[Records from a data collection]
↓↓↓

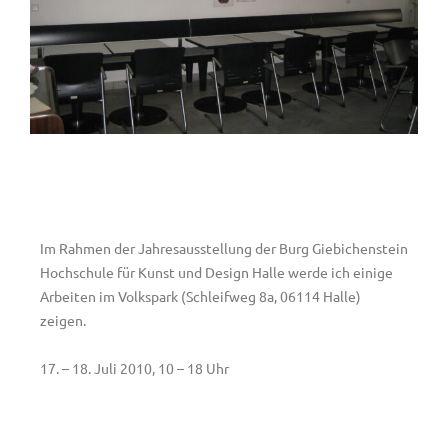
Im Rahmen der Jahresausstellung der Burg Giebichenstein
Hochschule für Kunst und Design Halle werde ich einige
Arbeiten im Volkspark (Schleifweg 8a, 06114 Halle)
zeigen.
17. – 18. Juli 2010, 10 – 18 Uhr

↑↑↑

§ EXERCISE INSTRUCTIONS
In the copy, leave out the pictures and restate the records exactly.

§ RESPONSE TO THIS EXERCISE
Im Rahmen der Jahresausstellung der Burg Giebichenstein
Hochschule für Kunst und Design Halle werde ich einige
Arbeiten im Volkspark (Schleifweg 8a, 06114 Halle)
zeigen.
17. – 18. Juli 2010, 10 – 18 Uhr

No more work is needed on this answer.